Greg Mauro, chairman of Powder Mountain and Summit Mountain Holding Group, spoke to members of Utah’s Urban Land Institute Thursday to tell the acquisition story and showcase what the group plans to do with the mountain.
The Summit Series, started about five years ago by a group of twenty-something entrepreneurs, Elliott Bisnow, Brett Leve, Jeff Rosenthal and Jeremy Schwartz, hosts lavish annual conferences for entrepreneurs, athletes, artists, nonprofit leaders and other change makers with the mission to “spawn new business ideas, tackle global issues, and, in turn, make our world a better place,” according to the Summit Series website.
Mauro had been skiing on Powder Mountain for several years, and when he found out it was for sale, knew it would be the perfect location for the Summit Series to take root.
“I found out the resort was for sale and I was horrified that it was that big and the prior developer had basically gotten into a battle with the locals because they were trying to create a township, so we stepped in,” he said.
After a 20-month long process, the team closed a $40 million deal to become the owners of Powder Mountain, the largest ski resort in the country by skiable acreage. The Summit team raised the $40 million from more than 40 people, including Virgin billionaire Richard Branson, actress and activist Sophia Bush and professional snowboarder and Olympian Danny Davis.

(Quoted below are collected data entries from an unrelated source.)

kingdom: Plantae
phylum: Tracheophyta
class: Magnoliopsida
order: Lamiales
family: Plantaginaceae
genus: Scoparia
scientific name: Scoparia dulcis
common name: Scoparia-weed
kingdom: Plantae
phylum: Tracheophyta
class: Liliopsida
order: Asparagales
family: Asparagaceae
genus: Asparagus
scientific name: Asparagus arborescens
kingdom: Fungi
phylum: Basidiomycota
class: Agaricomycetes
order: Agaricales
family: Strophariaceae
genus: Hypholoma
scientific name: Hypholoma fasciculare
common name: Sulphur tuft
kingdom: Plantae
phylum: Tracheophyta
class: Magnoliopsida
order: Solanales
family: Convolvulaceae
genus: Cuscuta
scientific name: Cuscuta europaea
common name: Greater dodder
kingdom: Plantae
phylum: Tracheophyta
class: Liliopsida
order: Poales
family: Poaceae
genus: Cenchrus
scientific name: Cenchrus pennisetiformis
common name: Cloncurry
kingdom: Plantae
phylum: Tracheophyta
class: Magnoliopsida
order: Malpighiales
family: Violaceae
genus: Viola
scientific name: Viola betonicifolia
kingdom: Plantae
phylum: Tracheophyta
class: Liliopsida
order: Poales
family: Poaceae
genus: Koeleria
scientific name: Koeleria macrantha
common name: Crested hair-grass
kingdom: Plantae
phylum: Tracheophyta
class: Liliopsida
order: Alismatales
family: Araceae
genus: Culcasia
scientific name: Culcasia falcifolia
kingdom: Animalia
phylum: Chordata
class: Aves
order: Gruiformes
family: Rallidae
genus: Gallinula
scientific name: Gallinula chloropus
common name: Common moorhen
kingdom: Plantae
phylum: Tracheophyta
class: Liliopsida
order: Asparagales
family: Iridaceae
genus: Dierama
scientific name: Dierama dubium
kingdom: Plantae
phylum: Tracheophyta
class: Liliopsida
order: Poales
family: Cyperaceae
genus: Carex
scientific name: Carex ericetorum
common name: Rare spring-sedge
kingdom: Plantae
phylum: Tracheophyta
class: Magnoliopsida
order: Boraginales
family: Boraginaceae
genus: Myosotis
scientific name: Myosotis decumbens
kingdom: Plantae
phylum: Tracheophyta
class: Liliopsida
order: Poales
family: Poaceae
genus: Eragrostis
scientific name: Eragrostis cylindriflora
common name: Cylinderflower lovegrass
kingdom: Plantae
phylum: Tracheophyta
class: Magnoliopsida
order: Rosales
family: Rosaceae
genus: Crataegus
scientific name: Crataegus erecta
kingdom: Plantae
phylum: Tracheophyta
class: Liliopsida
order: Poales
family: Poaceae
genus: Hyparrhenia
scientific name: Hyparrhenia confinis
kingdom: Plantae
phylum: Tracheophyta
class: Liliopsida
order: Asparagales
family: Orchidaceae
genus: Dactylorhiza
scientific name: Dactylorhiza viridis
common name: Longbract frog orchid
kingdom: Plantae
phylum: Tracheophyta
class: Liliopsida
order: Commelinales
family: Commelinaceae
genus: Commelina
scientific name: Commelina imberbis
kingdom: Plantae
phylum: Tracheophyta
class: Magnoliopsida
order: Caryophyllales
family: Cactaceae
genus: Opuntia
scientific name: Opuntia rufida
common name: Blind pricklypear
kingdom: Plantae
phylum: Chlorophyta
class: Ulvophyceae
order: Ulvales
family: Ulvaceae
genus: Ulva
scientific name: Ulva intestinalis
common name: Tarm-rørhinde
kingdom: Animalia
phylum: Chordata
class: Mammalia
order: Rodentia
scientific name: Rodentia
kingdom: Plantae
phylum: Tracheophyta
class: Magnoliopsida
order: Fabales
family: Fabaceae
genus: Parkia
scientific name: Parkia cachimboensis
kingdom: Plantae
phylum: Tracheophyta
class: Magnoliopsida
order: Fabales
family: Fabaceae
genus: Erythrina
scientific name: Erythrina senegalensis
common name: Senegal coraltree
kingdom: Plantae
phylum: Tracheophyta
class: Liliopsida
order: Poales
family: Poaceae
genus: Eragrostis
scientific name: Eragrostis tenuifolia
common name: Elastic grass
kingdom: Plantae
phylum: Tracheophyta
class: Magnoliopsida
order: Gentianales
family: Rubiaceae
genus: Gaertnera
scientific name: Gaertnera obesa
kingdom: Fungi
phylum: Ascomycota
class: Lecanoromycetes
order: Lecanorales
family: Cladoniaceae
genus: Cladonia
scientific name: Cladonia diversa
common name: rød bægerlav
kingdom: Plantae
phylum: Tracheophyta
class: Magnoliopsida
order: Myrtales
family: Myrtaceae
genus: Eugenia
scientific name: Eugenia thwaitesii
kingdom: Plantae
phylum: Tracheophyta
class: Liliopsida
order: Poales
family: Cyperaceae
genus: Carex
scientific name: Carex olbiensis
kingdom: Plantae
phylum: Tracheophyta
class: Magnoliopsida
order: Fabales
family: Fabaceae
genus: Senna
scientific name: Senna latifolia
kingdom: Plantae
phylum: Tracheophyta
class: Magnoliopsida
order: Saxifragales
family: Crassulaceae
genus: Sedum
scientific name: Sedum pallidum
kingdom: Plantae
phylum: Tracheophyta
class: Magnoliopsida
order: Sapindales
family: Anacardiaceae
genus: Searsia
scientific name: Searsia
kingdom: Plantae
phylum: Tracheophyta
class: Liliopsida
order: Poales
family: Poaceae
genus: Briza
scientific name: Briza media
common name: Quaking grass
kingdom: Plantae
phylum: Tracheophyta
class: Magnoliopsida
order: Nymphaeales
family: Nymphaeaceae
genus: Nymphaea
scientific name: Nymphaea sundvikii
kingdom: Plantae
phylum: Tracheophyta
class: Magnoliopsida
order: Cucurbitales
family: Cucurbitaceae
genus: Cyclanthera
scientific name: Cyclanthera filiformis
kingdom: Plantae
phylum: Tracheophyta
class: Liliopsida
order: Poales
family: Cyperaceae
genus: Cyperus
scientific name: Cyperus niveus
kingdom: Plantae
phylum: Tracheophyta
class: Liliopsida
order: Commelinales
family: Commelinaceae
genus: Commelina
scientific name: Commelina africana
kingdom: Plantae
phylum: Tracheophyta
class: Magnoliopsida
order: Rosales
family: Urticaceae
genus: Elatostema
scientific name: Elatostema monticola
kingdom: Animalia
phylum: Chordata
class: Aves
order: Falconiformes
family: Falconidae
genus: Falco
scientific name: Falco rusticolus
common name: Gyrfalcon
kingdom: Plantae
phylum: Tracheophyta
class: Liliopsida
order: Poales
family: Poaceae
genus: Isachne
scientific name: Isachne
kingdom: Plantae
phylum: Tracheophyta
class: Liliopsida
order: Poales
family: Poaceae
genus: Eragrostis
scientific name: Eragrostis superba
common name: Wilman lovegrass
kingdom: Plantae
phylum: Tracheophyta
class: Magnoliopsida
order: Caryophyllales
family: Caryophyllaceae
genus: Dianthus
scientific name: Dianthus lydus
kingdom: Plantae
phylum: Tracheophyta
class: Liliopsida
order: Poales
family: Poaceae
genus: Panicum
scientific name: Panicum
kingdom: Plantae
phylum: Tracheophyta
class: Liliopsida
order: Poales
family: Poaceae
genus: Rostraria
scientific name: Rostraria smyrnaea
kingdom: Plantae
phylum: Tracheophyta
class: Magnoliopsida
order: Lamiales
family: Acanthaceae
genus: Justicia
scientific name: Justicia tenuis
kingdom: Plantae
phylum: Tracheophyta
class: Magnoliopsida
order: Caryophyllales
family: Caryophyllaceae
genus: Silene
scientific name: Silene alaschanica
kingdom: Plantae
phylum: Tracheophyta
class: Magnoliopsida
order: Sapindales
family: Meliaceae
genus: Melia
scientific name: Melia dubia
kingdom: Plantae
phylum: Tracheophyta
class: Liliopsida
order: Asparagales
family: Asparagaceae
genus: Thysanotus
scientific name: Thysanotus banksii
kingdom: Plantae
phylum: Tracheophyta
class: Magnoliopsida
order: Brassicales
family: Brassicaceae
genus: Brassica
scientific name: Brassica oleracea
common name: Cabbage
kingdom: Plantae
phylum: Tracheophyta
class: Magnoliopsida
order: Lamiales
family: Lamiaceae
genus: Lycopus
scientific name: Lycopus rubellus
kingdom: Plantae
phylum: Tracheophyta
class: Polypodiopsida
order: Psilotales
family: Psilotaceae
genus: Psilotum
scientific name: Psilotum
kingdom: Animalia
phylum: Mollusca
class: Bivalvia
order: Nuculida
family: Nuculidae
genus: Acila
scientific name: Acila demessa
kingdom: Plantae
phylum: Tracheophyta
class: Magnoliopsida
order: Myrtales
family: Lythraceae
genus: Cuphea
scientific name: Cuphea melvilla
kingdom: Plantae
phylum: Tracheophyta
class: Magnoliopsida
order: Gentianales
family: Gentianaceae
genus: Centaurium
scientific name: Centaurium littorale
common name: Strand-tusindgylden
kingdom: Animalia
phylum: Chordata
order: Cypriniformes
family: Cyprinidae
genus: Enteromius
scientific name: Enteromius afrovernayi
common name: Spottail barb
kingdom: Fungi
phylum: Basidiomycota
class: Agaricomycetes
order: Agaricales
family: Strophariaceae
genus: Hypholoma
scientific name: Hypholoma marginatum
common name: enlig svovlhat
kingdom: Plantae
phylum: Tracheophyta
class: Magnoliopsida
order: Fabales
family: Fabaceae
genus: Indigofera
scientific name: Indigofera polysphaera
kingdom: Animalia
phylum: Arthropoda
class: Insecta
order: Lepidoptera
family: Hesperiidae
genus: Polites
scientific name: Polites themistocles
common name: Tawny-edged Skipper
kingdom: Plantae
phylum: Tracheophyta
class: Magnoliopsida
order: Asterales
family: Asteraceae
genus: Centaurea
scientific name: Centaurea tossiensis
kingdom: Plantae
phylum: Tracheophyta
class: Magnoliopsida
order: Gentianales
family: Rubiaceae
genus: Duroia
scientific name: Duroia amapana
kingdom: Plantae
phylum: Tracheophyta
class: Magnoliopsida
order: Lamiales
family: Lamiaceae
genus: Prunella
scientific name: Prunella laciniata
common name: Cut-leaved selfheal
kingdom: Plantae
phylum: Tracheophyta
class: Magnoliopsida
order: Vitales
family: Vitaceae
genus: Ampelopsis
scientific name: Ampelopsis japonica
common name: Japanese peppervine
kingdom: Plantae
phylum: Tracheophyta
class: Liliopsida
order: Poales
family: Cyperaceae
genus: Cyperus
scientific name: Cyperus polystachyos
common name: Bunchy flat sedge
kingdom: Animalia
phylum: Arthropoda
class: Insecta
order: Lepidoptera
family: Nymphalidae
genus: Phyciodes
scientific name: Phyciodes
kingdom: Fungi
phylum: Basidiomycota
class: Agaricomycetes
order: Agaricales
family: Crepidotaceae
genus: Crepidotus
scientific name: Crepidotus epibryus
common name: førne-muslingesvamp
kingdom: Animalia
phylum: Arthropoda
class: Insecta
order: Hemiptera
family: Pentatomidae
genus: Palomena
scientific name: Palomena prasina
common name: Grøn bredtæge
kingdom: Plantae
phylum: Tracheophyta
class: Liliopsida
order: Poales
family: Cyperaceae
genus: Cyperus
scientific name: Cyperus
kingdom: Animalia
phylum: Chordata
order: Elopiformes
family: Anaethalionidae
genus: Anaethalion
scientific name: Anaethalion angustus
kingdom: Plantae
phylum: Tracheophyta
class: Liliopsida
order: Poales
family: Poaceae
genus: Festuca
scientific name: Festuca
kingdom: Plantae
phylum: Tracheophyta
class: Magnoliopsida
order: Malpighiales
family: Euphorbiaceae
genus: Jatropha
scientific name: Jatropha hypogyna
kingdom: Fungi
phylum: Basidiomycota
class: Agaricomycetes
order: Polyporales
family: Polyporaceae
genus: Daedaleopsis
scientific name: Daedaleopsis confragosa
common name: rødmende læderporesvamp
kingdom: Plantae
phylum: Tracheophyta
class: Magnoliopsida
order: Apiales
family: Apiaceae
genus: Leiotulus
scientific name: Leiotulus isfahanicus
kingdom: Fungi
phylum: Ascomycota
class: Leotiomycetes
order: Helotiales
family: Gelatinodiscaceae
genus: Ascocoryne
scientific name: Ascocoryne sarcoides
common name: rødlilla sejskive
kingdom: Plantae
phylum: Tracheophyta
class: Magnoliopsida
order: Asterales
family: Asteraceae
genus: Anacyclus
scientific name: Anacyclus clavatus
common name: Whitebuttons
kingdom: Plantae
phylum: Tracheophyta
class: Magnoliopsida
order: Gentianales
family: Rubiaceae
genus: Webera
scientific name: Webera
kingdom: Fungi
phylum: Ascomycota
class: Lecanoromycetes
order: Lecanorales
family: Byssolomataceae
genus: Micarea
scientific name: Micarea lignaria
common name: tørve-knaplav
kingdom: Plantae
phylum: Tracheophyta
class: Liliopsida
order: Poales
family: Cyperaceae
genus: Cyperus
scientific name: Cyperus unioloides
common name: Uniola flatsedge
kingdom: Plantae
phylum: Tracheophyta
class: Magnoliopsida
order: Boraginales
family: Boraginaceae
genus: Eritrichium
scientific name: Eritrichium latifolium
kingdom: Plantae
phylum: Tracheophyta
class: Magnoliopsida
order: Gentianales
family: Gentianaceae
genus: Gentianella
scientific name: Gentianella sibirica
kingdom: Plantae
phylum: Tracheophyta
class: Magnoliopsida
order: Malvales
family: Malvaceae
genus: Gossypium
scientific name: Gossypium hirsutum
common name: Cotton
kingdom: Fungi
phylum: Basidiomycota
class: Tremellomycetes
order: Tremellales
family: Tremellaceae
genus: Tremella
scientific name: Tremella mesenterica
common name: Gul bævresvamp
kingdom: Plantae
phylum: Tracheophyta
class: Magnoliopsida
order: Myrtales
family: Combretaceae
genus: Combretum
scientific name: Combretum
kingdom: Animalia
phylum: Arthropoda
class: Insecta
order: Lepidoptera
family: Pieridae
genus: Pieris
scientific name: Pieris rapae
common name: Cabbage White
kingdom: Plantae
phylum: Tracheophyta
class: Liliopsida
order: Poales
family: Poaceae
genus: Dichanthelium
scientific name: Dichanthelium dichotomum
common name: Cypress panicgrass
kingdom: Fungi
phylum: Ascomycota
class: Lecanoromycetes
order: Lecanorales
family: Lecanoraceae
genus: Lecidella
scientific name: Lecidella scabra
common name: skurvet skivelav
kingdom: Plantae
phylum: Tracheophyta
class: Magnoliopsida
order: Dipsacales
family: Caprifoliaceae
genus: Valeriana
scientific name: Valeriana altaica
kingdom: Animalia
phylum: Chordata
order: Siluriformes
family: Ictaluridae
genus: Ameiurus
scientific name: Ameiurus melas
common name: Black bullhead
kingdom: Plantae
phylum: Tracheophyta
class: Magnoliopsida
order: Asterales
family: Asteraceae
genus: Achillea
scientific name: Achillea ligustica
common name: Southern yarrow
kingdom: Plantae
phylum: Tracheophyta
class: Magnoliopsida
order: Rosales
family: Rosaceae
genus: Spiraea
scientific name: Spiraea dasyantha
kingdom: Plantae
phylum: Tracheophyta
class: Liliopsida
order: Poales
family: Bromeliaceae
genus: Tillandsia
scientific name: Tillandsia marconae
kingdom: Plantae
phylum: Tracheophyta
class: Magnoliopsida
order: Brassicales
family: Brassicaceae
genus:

The group also secured an $18.5 million bond from Weber County to help finance some of the initial road, water and sewer infrastructure.
Doug Larsen, economic development director for Weber County, said the reason the county was driven to participate financially in the project is because of what the Summit Series stands for.
“It’s been an interesting project that has consumed our world for a year plus, but we’re happy to have it in front of us,” he said. “As we got to know one another and understand what Summit was about, the primary drivers for the county to participate financially was really their approach to the consciousness of the environment and their ability to market and promote the resort.”
Future plans the Summit Series has for Powder Mountain include hundreds of single family homes (up to 4,000 square feet in size), a village with numerous art galleries and boutiques, a condo hotel and a members-only lodge. Mauro said he expects the mountain to be like a “mini-Telluride,” with everything from 1,000-square-foot cabins to million dollar homes, and places like ceramics shops, boutique coffee cafés and yoga studios.
“It’ll be a very unusual and different Main Street experience,” he said.
Mauro said most of the mountain will remain untouched, allowing for acres and acres of open skiing. The group does not have plans to litter the mountain with new ski lifts or golf courses.